Residents of Laikipia North are raking millions of shillings from their conservation effort of the Mukogodo forest.
Mukogodo forest is one of the few community-managed forests in Kenya and it has seen the Il Ngwesi community get Sh36 million through carbon credit.
The funds support the community in education, health care, water and additional land acquisition in other parts of the country like in Maasai Mara, Narok County.
Mukogodo forest, on the flip side, has been a notorious hideout for bandits after they invade residents, a move that led the government to declare it a disturbed and dangerous zone.
The forest is targeted in the ongoing security multi-agency operation to restore security. However, that has not stopped residents from reaping benefits from the forest.
Laikipia Conservancies Association Chairperson Kip Ole Polos speaking during the annual general meeting in Lokusero, said that through carbon credit money, the community's lives had changed.

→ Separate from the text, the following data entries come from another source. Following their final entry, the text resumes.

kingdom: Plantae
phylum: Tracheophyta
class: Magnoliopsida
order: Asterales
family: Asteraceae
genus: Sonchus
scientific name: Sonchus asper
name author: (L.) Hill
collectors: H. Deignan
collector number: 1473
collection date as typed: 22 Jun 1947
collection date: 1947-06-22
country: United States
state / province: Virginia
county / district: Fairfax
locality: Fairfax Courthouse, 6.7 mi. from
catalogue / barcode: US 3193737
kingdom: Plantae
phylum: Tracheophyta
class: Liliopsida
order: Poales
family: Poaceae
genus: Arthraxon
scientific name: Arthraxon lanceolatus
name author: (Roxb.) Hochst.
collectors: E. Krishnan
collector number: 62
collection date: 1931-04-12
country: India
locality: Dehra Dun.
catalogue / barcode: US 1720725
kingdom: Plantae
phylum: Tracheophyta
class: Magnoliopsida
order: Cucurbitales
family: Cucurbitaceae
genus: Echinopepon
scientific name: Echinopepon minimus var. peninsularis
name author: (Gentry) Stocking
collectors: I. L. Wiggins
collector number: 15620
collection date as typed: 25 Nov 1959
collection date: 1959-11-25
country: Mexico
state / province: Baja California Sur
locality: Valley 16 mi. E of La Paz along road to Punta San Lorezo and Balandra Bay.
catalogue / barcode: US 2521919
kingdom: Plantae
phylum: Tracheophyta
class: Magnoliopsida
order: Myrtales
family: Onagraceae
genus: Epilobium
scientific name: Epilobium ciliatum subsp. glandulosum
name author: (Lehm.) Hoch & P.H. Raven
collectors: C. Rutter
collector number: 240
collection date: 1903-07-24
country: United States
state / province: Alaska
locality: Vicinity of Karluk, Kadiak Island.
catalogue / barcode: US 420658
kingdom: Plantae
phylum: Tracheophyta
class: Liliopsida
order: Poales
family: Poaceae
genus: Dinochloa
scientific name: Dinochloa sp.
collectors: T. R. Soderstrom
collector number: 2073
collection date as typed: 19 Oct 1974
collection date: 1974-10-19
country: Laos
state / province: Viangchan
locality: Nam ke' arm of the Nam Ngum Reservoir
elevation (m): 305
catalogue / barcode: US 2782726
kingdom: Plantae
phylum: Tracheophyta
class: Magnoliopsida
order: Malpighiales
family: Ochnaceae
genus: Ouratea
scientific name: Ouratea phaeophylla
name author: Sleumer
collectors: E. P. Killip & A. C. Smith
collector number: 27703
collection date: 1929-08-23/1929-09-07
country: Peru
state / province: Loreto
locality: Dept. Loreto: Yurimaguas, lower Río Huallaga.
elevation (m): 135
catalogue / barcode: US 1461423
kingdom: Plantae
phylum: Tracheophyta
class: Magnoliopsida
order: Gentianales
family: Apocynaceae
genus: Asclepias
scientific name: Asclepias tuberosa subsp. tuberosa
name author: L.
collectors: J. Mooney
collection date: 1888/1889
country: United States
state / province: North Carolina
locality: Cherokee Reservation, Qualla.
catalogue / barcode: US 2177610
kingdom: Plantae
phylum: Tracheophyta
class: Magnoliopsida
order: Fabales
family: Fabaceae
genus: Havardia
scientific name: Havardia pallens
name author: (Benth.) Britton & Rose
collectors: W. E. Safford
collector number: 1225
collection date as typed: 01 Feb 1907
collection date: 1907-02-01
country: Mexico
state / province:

'We have got money from Carbon Credit that has made a big impact on this Il Ngwesi community. Today we are here to inform the community on how their money was spent. We have seven forest neighbourhoods and each has benefitted,' said the chairperson.
He said the funds from carbon credit had educated over a thousand students from secondary to tertiary levels.
'We have educated about 1,038 students, each getting a bursary of eight thousand five hundred per term. Education is our top priority as a community,' said Ole Polos.
Ole Polos said, in the water sector, about six million was channelled on rehabilitation of dams, water tanks aimed to cushion residents from dry weather conditions.
He said, among the water project and bursaries beneficiaries from the carbon credits money included Ngare Ndare community, Ethi village, Lokusero ,Sang'a, Leparua, Chumvi and Ngaresero neighbourhoods.
Laikipia County Commissioner Joseph Kanyiri said that forest conservation was important since it benefits the community.
Kanyiri urged residents to emulate the Ilngwesi community on forest conservation aimed at reaping benefits in the future.
'We thank the IlNgwesi community which is a section of the Mukogodo forest for their conservation effort, we urge our other communities in Laikipia to emulate them, there are a lot of benefits,' said Kanyiri.
Alan Shuel, a youth from the Ilngwesi community urged other youth from the area to take advantage of the carbon credit money to equip themselves with skills for employability and acquire financial freedom.
Esther Ngirisho, another resident, said through carbon credit funds she was able to educate her five children.
Apart from education, she said to they have benefitted with a biogas system in her home and water, a move she said, had empowered them as women.
Michael Ole Pasare said, they are committed to conserving the Mukogodo forest through rehabilitation of trees that had been cut down in the past and at the same time prevent people from logging.